The first post-war varsity match was held in 1920, but the Oxford club did not really get active again until 1921. In 1924, a joint committee of Oxford and Cambridge Fencing Blues established the National Public School Championships in foil. Sabre and epée competitions were added later. In 1930, the Oxford Fencing Club presented a shield to the university fencing clubs of Oxford and Cambridge to be held annually by the winners of the foil sabre and epée matches. The epée was still held outdoors in the summer (the electric epée was developed in the 1930′s and adopted by the FIE in 1933, but had not yet made its way to Oxford) and was not considered part of the varsity match. Cambridge did not award a Half Blue for the epée match until 1947; thus the winner of the shield was not necessarily the winner of the varsity match. In 1932 and 1933, Oxford held the shield, while Cambridge won the varsity match. This happened again in 1936, while in 1939 the situation was reversed, and Cambridge won the shield while losing the Blues match. In 1926, the Crown Prince of Norway, later to become King Olaf V, fenced for Oxford and became a Half Blue. He fenced sabre, won one match and lost one match. The varsity match was still fenced according to the same format, with the epée match out-of-doors in the summer. When in Oxford, it was held in St. John’s gardens. In 1947, the sabre teams were increased to three-a-side, and Cambridge finally awarded a Half Blue for the epée. In 1951, all the matches were held together in March, with four-a-side teams, and in 1952 the present format was finally established, with three-a-side teams fencing on the same day. In 1966 the fencing club’s decade and a half of peregrinations finally came to an end, as the university included a fencing salle in the newly built Iffley Road sports building. It is too bad they made it just slightly too short to hold an electric piste! This salle remained the club’s home until 1996. The varsity matches seem to have been fenced here in alternate years, until 1971, after which the Blues and Assassins matches were held at Crystal Palace as part of a day of Varsity matches in “minor” sports for a decade, before reverting back to Oxford and Cambridge in the 1980′s. The match currently takes place in the respective Examination Schools of the two universities, but has taken places in other locations, including the Oxford Union Debating Chamber.

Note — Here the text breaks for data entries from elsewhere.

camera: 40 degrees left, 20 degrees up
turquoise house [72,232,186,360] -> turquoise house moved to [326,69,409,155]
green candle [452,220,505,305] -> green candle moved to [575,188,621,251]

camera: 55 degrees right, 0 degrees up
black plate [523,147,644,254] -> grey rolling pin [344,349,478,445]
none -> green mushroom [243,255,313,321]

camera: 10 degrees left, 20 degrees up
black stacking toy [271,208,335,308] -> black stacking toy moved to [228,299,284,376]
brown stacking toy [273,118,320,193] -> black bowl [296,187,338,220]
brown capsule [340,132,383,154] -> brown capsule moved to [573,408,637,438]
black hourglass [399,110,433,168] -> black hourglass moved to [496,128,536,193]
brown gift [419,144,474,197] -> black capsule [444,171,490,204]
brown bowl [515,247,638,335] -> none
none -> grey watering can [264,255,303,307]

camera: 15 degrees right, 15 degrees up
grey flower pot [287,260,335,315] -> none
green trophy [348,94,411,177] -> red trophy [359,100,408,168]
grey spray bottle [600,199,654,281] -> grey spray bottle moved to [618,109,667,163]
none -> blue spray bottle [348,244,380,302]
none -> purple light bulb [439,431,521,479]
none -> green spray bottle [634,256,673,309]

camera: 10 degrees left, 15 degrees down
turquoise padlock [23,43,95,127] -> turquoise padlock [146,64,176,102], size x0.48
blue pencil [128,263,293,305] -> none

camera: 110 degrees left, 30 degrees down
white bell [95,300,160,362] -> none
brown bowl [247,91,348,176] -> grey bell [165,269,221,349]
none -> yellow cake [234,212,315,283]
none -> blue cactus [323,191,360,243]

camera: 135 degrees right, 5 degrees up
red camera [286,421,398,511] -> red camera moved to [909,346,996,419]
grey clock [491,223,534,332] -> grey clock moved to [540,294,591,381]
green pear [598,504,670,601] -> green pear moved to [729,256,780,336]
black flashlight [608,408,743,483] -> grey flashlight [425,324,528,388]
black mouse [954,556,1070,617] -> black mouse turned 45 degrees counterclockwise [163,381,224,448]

The first varsity match for women was in 1957, which suggests that a women’s team only really got organised after 1945. Right up to 1980, when the clubs merged, the women had a separate club organisation, though a Blue from the seventies remembers that they fenced with the men. The time of the Assassins vs. Cambridge Cutthroats contest has varied over the years, sometimes being at the same time, sometimes at a different time than the Blues. In 1989-90, the assassins match was moved back to the same day as the Blues, which makes for an exciting atmosphere.